Schooled at Parsons School of Design, New York, and having lived in the 1960s in New York City, she's kept contacts with the art scene back east. Some Outside art critics dismiss Alaska art as too regionalist what Haines called "a dead ode to Mount McKinley."
Making a living as an artist isn't for the faint of heart, she said.
"If you don't have that passion, if you don't have that commitment, you should find something else to do," she said.
That's one thing Going has. In her four years here, she's impressed many with her passion. In his current show at the Bunnell Street Gallery of iconic Alaskans, artist Michael Walsh has painted a portrait of Going on a snare drum. That was to show she marches to the beat of a different drummer, Going said Walsh told her, but it also suggests her energy.
"Jo is a teacher and guide to all who open their hearts to her boundless energy," Walsh writes in his description of his painting.
"You have to keep going," she said. "I wake up every day as excited to go into the studio as if it's Christmas morning. It's what I do."
For images of Going's work, visit www.jogoing.net.
"Close Encounters" is on exhibit through March 30.
Michael Armstrong can be reached at michael.armstrong@homernews.com. Aviva Hirsch assisted in interviewing Going for a school project.
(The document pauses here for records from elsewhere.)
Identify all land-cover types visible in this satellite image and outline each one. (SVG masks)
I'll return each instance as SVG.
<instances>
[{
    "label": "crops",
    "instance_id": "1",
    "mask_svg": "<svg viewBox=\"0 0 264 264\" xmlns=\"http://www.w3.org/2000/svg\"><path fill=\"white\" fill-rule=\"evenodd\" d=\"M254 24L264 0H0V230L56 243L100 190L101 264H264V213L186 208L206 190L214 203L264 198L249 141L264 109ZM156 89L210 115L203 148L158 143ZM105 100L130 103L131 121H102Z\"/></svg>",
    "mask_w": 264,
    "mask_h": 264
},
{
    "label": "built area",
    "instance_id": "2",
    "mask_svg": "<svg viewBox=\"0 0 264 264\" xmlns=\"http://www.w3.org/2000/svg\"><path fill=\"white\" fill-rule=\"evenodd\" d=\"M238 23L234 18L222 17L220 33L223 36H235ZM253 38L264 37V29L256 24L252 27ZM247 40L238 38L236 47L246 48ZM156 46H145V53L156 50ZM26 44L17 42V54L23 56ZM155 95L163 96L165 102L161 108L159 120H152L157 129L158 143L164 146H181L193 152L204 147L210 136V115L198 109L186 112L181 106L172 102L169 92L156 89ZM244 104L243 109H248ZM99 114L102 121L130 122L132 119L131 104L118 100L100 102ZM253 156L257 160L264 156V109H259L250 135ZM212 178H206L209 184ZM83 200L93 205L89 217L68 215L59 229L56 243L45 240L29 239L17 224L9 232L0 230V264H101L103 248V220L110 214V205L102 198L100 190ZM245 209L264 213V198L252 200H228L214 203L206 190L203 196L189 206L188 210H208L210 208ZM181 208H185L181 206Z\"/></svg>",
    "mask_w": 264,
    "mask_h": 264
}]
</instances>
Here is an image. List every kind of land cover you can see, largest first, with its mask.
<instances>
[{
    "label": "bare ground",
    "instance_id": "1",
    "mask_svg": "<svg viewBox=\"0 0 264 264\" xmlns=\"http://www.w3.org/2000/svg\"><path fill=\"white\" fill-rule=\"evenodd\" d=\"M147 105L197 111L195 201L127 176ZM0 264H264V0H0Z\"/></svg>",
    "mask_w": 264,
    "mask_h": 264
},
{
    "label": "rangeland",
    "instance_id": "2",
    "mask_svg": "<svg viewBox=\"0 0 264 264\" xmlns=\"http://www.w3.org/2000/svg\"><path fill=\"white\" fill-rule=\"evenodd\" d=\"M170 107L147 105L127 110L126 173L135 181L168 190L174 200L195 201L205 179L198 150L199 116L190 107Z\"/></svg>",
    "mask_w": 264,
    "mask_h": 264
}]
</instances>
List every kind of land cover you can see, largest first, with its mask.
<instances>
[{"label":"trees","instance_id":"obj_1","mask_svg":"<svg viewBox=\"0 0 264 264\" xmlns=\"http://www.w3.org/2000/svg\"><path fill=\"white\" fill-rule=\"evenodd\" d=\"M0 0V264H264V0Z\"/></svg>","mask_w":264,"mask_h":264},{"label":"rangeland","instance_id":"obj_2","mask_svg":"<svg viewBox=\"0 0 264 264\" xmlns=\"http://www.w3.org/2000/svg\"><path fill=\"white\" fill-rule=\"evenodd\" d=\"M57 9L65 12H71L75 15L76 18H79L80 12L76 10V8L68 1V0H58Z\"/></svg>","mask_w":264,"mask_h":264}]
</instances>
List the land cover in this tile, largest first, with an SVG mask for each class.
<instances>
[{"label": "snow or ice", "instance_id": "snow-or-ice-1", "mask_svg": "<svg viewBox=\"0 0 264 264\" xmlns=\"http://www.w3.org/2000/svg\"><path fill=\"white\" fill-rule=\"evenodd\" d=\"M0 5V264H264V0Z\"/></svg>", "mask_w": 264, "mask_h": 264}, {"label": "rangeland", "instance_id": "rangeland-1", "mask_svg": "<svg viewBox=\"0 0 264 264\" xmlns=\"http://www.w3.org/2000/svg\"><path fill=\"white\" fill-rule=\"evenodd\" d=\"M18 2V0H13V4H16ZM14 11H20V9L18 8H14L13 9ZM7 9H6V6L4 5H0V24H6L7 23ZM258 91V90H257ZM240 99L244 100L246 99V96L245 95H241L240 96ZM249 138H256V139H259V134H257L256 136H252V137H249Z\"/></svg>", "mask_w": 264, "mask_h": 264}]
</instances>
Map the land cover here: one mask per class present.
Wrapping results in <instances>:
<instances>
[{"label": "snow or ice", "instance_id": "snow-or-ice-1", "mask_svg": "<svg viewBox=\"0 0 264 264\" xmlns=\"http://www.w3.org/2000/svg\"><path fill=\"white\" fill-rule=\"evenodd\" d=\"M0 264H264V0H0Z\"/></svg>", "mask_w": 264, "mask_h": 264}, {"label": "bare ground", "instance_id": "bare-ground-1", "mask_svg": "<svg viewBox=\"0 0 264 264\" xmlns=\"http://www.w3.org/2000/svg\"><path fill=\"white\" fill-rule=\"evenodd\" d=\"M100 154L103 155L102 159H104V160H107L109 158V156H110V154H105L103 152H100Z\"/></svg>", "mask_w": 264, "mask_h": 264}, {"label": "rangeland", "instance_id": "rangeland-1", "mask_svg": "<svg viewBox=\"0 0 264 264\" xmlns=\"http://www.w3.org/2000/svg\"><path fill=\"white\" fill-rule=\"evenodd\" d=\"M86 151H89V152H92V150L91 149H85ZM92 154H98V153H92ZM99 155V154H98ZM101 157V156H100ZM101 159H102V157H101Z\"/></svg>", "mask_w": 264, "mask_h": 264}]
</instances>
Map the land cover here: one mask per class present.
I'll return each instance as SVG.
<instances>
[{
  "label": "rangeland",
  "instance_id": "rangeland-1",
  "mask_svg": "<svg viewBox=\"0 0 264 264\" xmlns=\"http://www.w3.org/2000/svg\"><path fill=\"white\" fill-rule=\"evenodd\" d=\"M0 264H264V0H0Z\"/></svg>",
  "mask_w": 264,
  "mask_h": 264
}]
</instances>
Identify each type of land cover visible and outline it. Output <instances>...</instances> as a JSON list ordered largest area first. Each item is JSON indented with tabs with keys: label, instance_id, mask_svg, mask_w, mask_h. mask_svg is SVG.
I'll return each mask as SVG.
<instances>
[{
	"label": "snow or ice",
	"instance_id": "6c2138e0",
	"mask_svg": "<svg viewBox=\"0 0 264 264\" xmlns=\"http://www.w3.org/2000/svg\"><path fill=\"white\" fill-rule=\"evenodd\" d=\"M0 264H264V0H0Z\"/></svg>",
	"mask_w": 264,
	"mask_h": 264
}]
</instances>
Standing by "Close Encounters: Meetings with Animals and Spirit Beings of Kachemak Bay," her exhibit opening this week at the Pratt Museum, Going gestures at her paintings and large sculptures. Blue moose, purple wolves, green wolves, fluorescent-orange foxes: her perception of the Alaska natural world explodes with color. Birch branches, bones and toy figurines support and decorate flat, painted panels. And everywhere colored lights surround and highlight her exhibit. Going's art starts with the far north and goes beyond it.